A California native recalls coming-of-age in the 1960s, the deaths of her parents and her Muslim ex-husband, and many travels in this debut memoir.
Baldwin was born into privilege, the daughter of a handsome, well-known architect with a showpiece home in a Southern California beach community. She details how this idyllic existence soon disintegrated, however, in part due to her father’s drinking and infidelity. She and her sister then lived with their mother in Palm Springs but also regularly visited their bon vivant father, remarried to another heavy drinker with her own children. Baldwin’s stepsister committed suicide, a shocking event that contributed to Baldwin’s entering an early marriage with the son of a wealthy family.
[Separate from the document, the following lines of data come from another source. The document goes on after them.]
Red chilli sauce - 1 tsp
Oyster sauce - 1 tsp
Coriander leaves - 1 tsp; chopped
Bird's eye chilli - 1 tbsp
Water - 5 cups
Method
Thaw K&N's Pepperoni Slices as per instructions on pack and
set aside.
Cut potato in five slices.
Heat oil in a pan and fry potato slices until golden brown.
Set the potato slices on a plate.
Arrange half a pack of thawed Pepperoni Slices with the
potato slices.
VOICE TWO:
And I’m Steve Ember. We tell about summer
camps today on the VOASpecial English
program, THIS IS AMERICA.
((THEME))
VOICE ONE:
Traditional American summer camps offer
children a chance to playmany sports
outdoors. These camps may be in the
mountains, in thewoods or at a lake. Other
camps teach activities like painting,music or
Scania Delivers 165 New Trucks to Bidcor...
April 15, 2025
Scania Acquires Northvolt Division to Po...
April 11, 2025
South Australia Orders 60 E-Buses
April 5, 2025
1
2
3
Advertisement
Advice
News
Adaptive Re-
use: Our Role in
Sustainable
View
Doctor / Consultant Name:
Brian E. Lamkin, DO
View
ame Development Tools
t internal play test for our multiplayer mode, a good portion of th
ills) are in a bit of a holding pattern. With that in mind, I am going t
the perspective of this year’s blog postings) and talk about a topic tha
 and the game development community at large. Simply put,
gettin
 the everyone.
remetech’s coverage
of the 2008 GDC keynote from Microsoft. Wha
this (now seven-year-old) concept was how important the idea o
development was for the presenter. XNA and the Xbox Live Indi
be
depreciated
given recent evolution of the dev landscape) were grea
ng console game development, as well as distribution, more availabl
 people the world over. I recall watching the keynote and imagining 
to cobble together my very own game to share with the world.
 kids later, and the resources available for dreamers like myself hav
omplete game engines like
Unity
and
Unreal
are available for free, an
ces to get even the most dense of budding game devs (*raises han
The young couple hit the road in a Volkswagen Bus, delving into psychedelic drugs and other 1960s happenings in Haight-Ashbury, Guadalajara, and elsewhere. The marriage eventually dissolved, leaving Baldwin to raise her son alone. At this halfway point of the memoir, Baldwin skips ahead 40 years and writes about the deaths of her parents and her ex, rewinding to previous events in between, including when Baldwin moved to Mexico. She stayed in touch with her ex while continuing to live an itinerant existence, including in Morocco, and ultimately converted to Islam. Baldwin remembers her stepsister again near the end of her memoir, as well as others she lost, noting, “And in the imaginary landscape of memory and projection, all the ghosts dance free.” Baldwin’s beautifully observed memoir captures the early 1960s spirit: “we were the nation’s children, swallowing power chemicals to discover ancient roots. We crawled from the sea as single-celled organisms and witnessed the birth of complexity.” She also provides touching tableaux of dealing with death and accepting the flaws of loved ones. This impressionistic memoir skims over some potentially interesting subjects, with little detail provided about Baldwin’s second marriage or her financial situation, which apparently allowed for continued travels around the world. Overall, however, it’s an evocative, memorable memoir.
A striking, sensitive record of voyages and acceptance.